◆ What to do ◆
Though the entries hold pictures, only their text should be duplicated, exactly and in full.

Material provided START

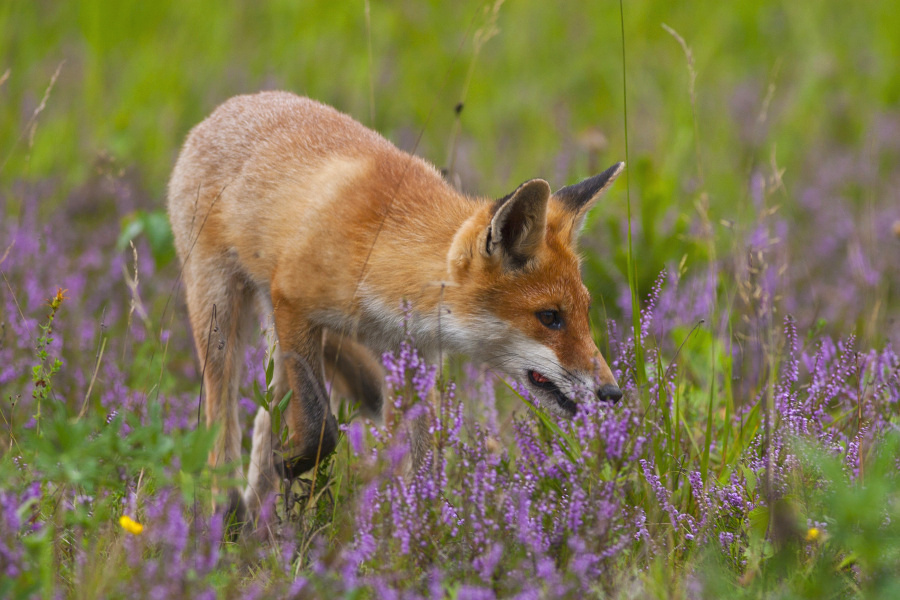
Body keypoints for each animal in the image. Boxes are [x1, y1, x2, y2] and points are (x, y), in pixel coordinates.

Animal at [165, 90, 624, 524]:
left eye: (584, 311)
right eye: (550, 317)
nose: (612, 393)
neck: (385, 256)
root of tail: (232, 106)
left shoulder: (412, 357)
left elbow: (415, 464)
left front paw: (413, 533)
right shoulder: (293, 302)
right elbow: (320, 425)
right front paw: (295, 465)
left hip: (274, 341)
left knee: (266, 416)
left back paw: (260, 528)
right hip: (221, 315)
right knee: (221, 424)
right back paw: (229, 519)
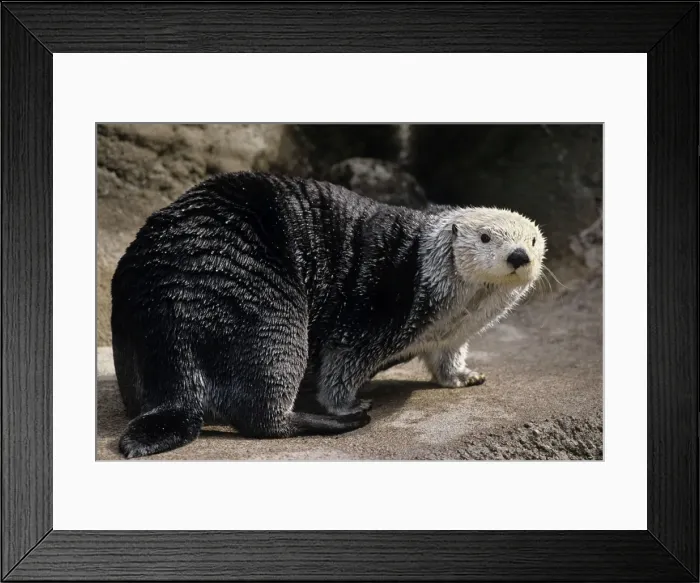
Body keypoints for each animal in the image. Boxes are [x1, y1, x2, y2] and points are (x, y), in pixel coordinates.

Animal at [112, 171, 546, 458]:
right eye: (486, 237)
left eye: (533, 240)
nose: (518, 256)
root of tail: (178, 308)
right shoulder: (376, 307)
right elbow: (343, 362)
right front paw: (349, 404)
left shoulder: (450, 335)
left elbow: (447, 357)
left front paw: (465, 376)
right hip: (270, 313)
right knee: (260, 417)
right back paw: (340, 420)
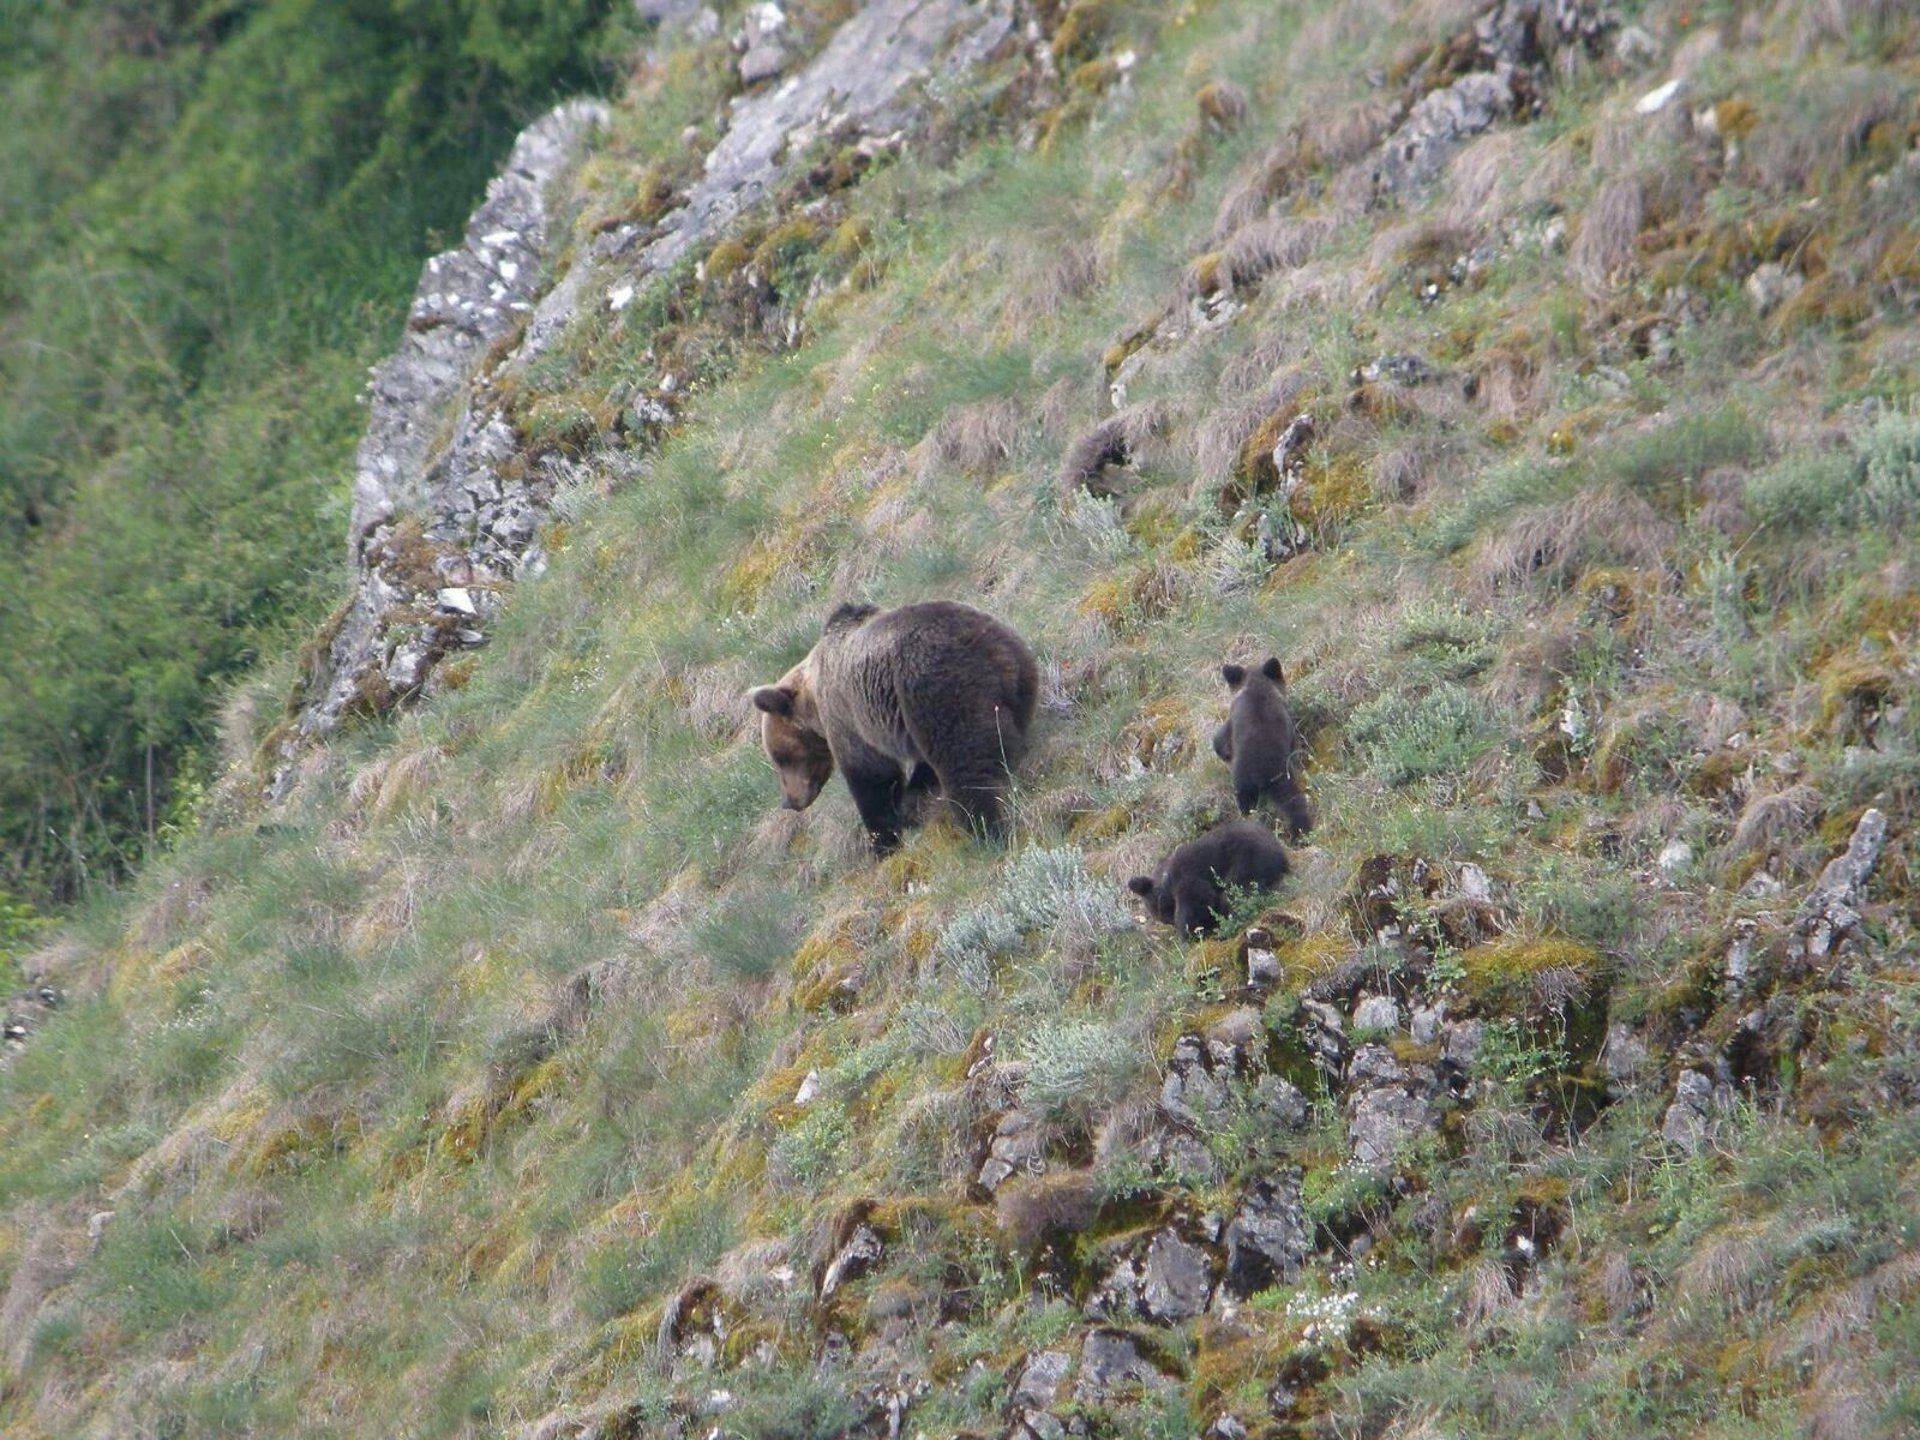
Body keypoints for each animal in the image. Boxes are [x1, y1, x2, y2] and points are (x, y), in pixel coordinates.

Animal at [744, 599, 1036, 852]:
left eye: (780, 758)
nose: (790, 802)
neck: (813, 701)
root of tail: (980, 640)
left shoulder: (847, 717)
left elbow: (871, 776)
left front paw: (882, 840)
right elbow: (918, 767)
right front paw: (911, 804)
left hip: (935, 685)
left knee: (963, 760)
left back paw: (984, 828)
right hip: (1019, 675)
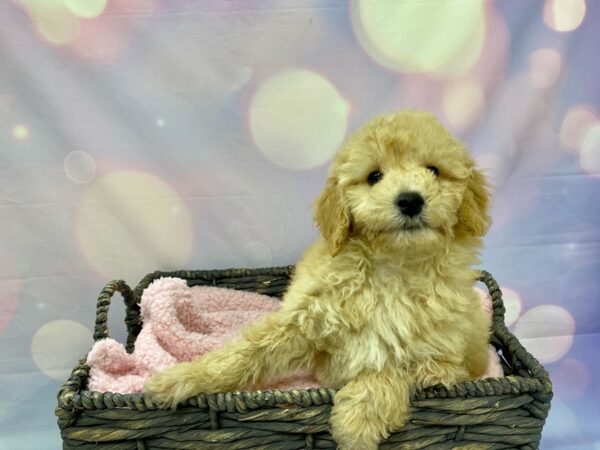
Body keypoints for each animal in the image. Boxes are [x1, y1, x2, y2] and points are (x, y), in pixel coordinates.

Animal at [145, 110, 492, 450]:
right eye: (374, 176)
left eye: (434, 170)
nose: (410, 200)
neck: (392, 267)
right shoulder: (306, 318)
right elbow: (246, 353)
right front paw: (179, 378)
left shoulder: (439, 357)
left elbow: (393, 368)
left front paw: (358, 421)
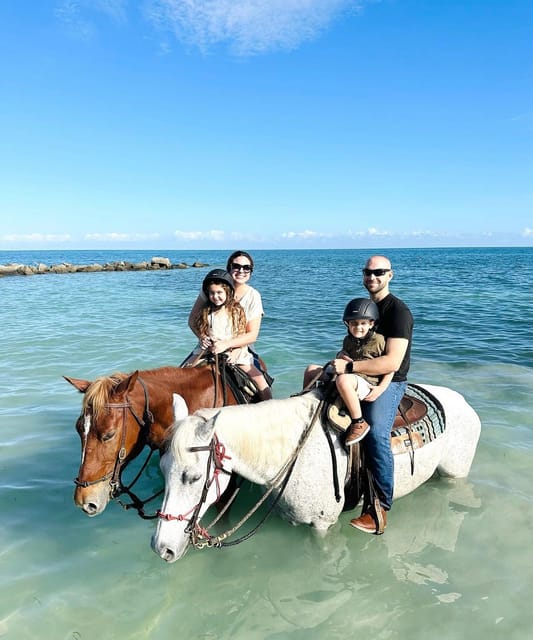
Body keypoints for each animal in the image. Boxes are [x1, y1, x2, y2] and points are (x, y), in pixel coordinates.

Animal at [151, 383, 481, 563]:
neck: (291, 451)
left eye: (193, 477)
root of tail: (463, 402)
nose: (161, 548)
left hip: (455, 474)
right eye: (163, 470)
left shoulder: (323, 526)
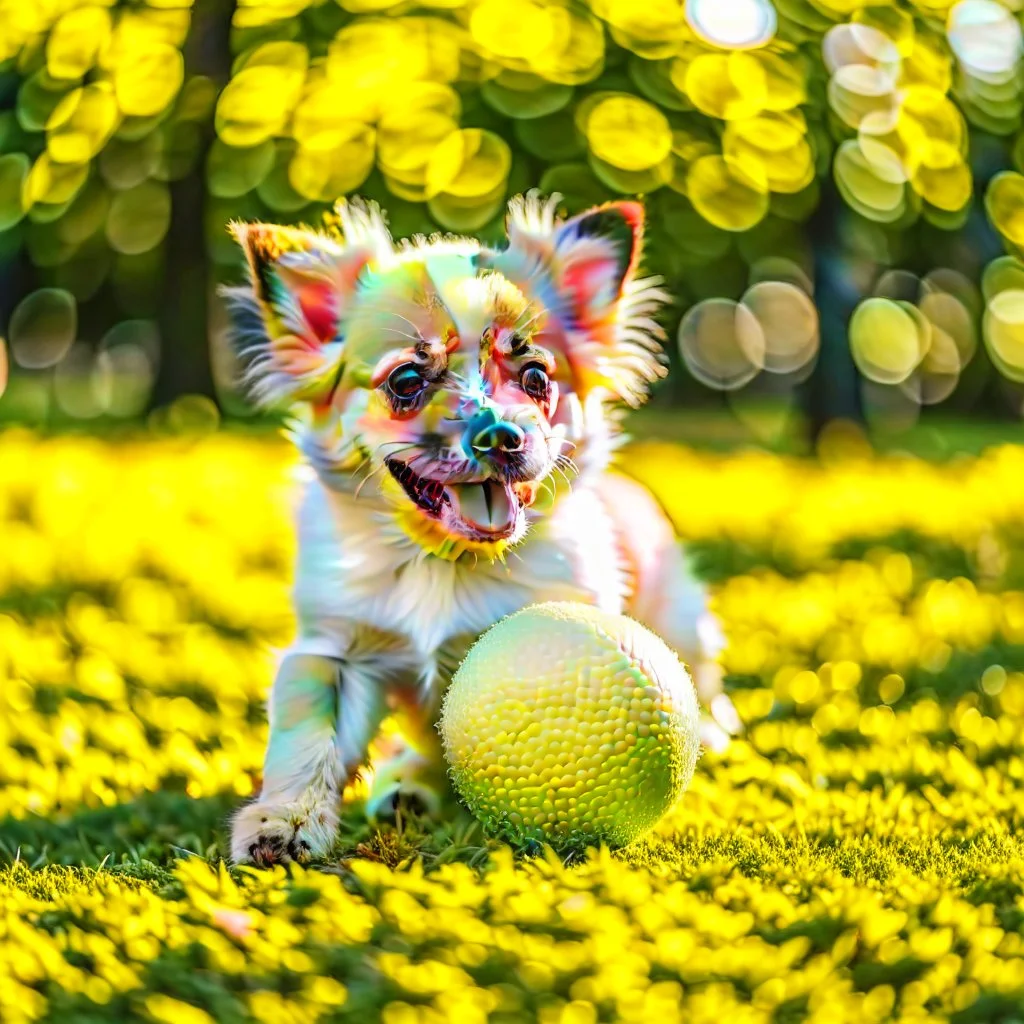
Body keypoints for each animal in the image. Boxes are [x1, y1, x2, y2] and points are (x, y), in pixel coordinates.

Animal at [224, 193, 737, 864]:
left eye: (537, 378)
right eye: (406, 382)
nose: (501, 433)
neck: (441, 561)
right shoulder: (332, 646)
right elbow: (308, 735)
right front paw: (283, 820)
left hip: (682, 619)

Material provided END

◆ Solution for this task ◆
Body keypoints for each animal in the image. Boxes are [x1, y1, x2, y2] and points are (x, y), in pixel coordinates.

Animal at [165, 90, 624, 524]:
left eye: (584, 311)
right eye: (550, 317)
nose: (612, 393)
neck: (385, 256)
root of tail: (232, 106)
left shoulder: (412, 357)
left elbow: (415, 464)
left front paw: (413, 533)
right shoulder: (293, 302)
right elbow: (320, 425)
right front paw: (295, 465)
left hip: (274, 341)
left knee: (266, 416)
left back paw: (260, 528)
right hip: (221, 315)
right knee: (221, 424)
right back paw: (229, 519)
Body keypoints for each animal in the image. Boxes are [x1, y1, x2, y2] and points are (x, y), in pixel coordinates.

Animal at [112, 171, 546, 458]:
right eye: (486, 237)
left eye: (533, 240)
nose: (518, 256)
root of tail: (178, 308)
right shoulder: (376, 307)
right elbow: (343, 362)
right front paw: (349, 404)
left shoulder: (450, 335)
left elbow: (447, 357)
left front paw: (465, 376)
right hip: (270, 313)
right knee: (260, 417)
right back paw: (340, 420)
Body keypoints for each animal in the image. Boxes are [x1, y1, x2, y2] and points are (x, y), in pixel coordinates.

Animal at [744, 599, 1036, 852]:
left eye: (780, 758)
nose: (790, 802)
neck: (813, 701)
root of tail: (980, 640)
left shoulder: (847, 717)
left elbow: (871, 776)
left front paw: (882, 840)
right elbow: (918, 767)
right front paw: (911, 804)
left hip: (935, 685)
left knee: (963, 760)
left back paw: (984, 828)
right hip: (1019, 675)
Body keypoints for each animal in the image. Boxes are [x1, y1, x2, y2] and points are (x, y), in pixel coordinates.

Animal at [145, 110, 492, 450]:
right eye: (374, 176)
left eye: (434, 170)
nose: (410, 200)
neck: (392, 267)
right shoulder: (306, 318)
right elbow: (246, 353)
right front paw: (179, 378)
left shoulder: (439, 357)
left elbow: (393, 368)
left front paw: (358, 421)
Body keypoints for each animal in the image. Boxes are [x1, y1, x2, y2] and points are (x, y), in pixel coordinates.

Animal at [151, 383, 481, 563]:
neck: (291, 451)
left eye: (193, 477)
root of tail: (463, 402)
nose: (161, 548)
left hip: (455, 474)
right eye: (163, 470)
left shoulder: (323, 526)
Body keypoints for each animal in the image. Boxes are [x1, y1, x2, y2] and points are (x, y), in pixel coordinates.

Animal at [224, 193, 737, 864]:
left eye: (537, 378)
right eye: (406, 382)
nose: (501, 433)
neck: (441, 561)
right shoulder: (332, 646)
right elbow: (308, 735)
right front paw: (283, 820)
left hip: (682, 619)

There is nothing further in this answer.